═════ Records provided ═════

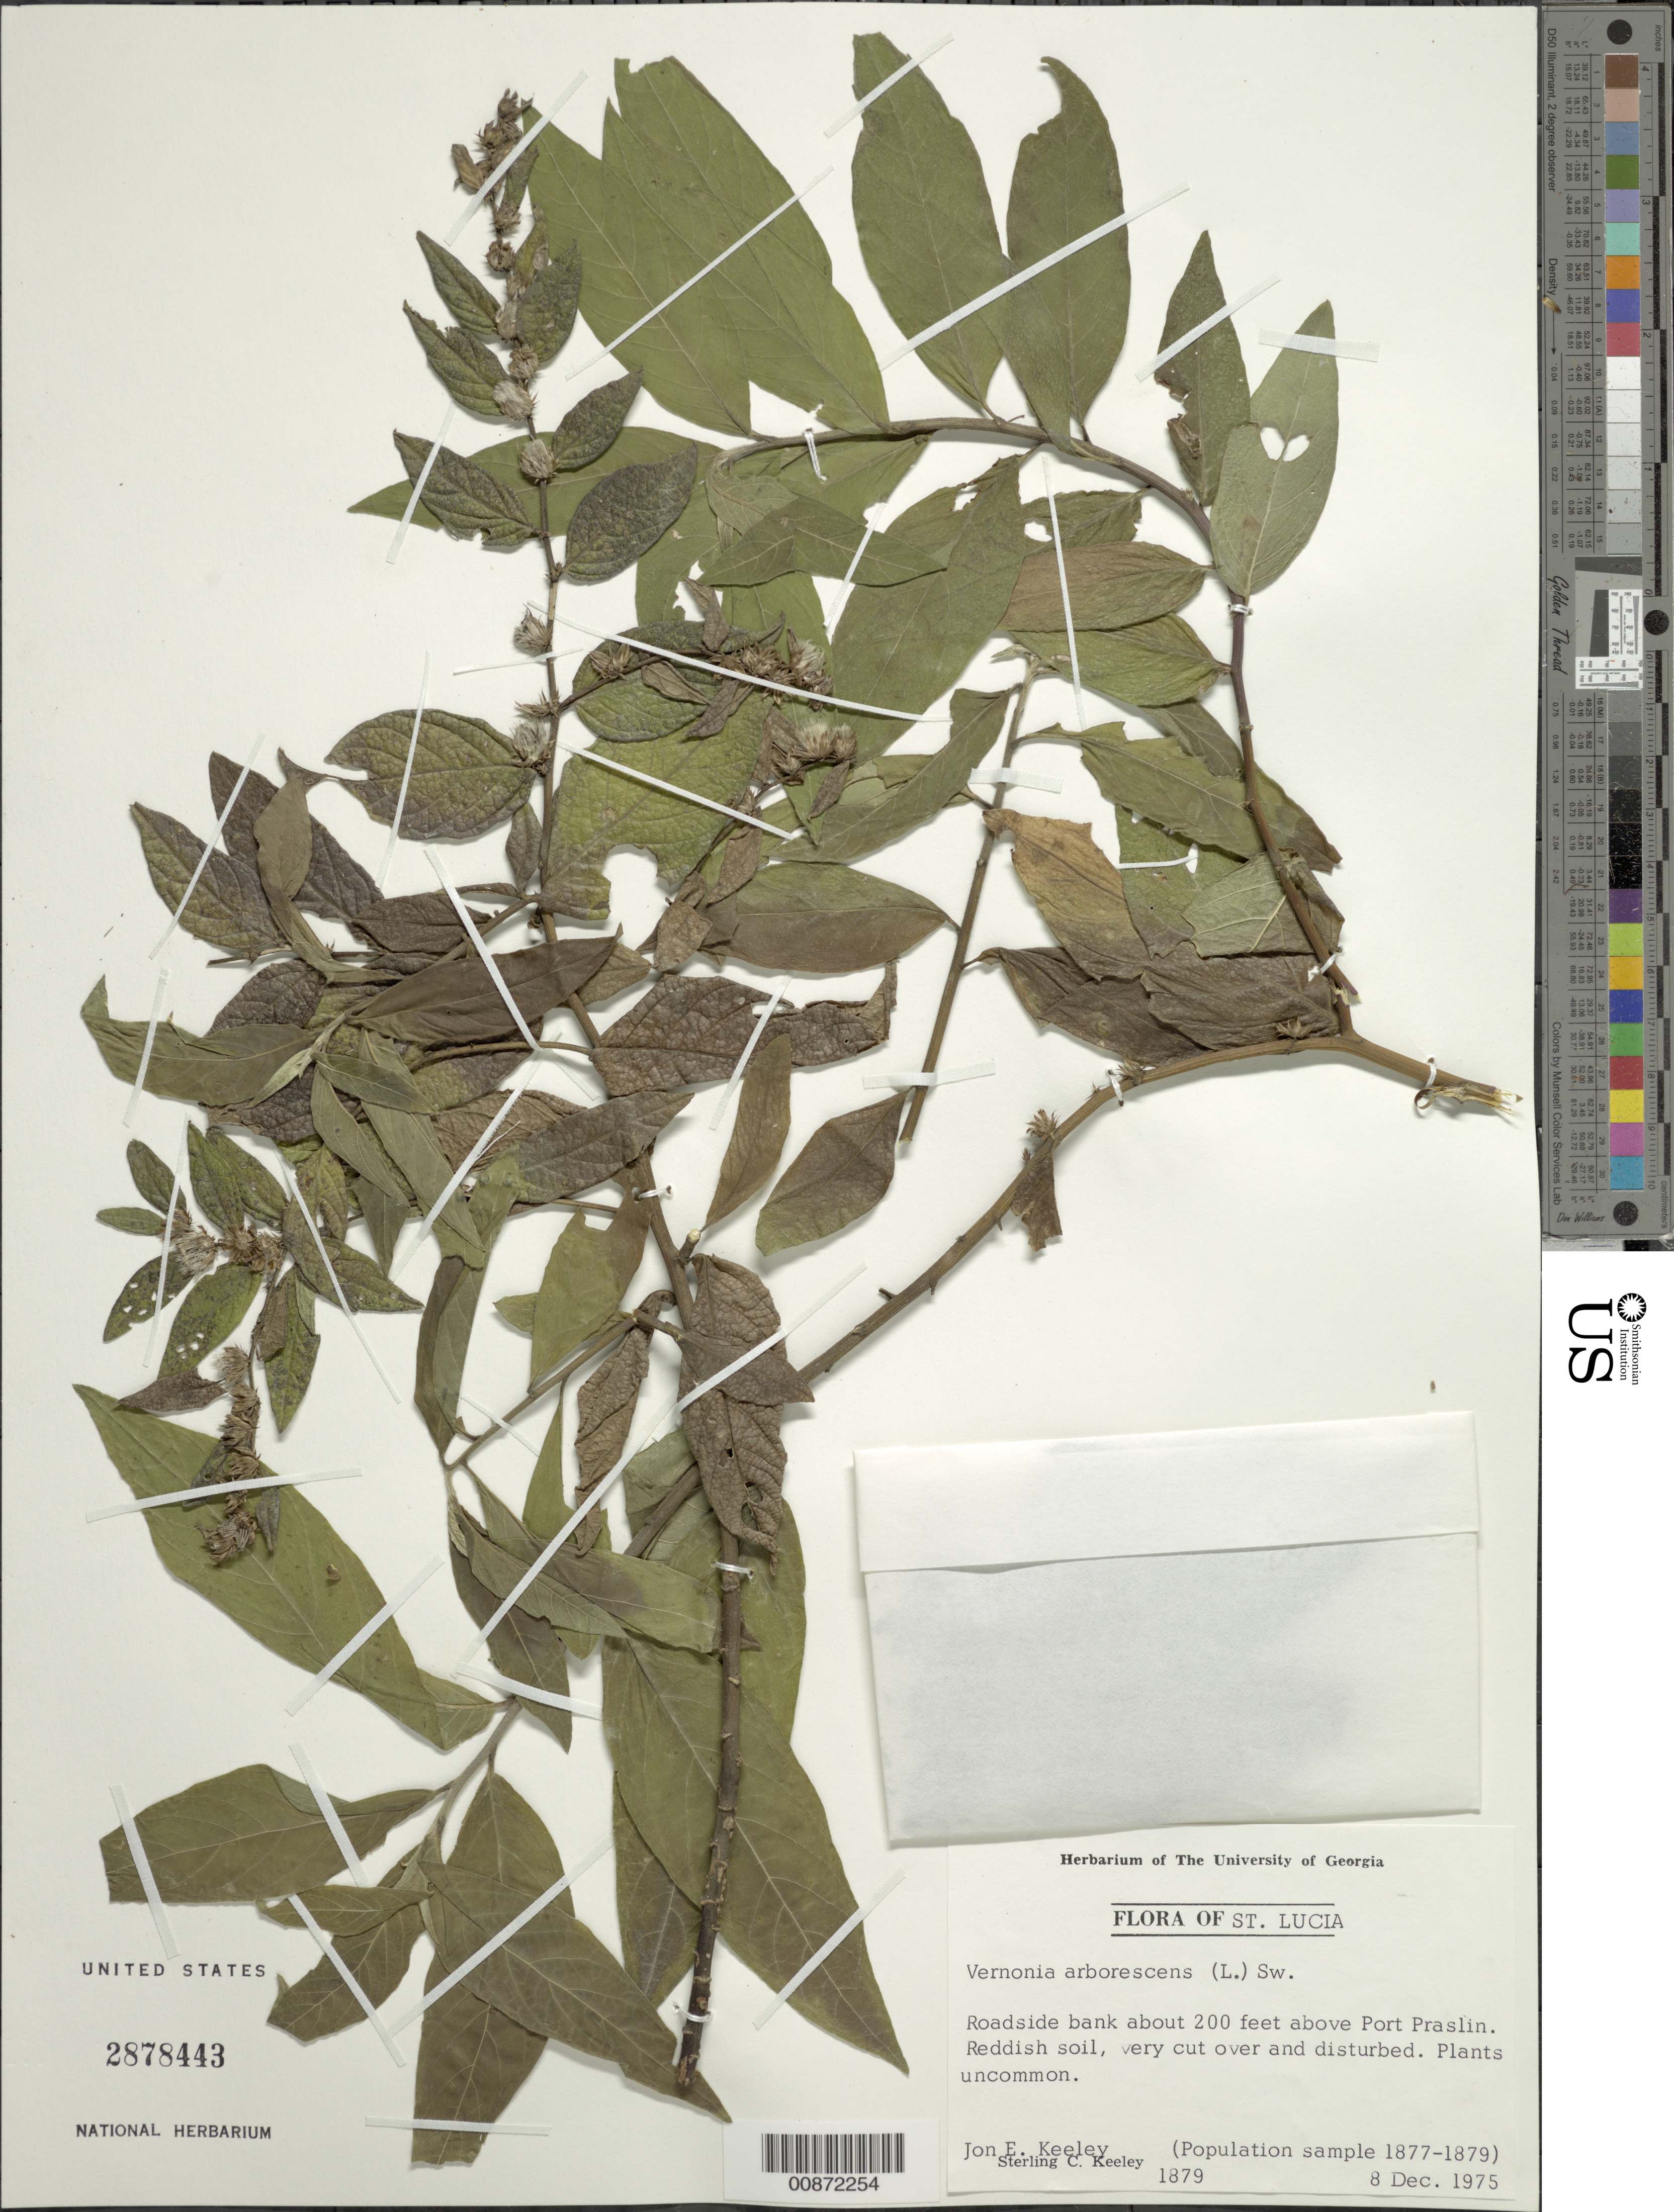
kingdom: Plantae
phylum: Tracheophyta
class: Magnoliopsida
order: Asterales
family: Asteraceae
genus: Vernonia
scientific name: Vernonia arborescens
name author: (L.) Sw.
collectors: S. C. Keeley & J. E. Keeley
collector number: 1879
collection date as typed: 08 Dec 1975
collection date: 1975-12-08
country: St. Lucia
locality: Road about 200 ft. above Port Praslin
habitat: Roadside bank, very cut-over and disturbed area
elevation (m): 61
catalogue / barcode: US 2878443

═════

Can you give the part of the data that opens with the line containing "phylum: Tracheophyta" and closes with the line containing "country: St. Lucia" again, switching "scientific name" to "species name" and leaving everything else unchanged?

◆ **Reply to the task**
phylum: Tracheophyta
class: Magnoliopsida
order: Asterales
family: Asteraceae
genus: Vernonia
species name: Vernonia arborescens
name author: (L.) Sw.
collectors: S. C. Keeley & J. E. Keeley
collector number: 1879
collection date as typed: 08 Dec 1975
collection date: 1975-12-08
country: St. Lucia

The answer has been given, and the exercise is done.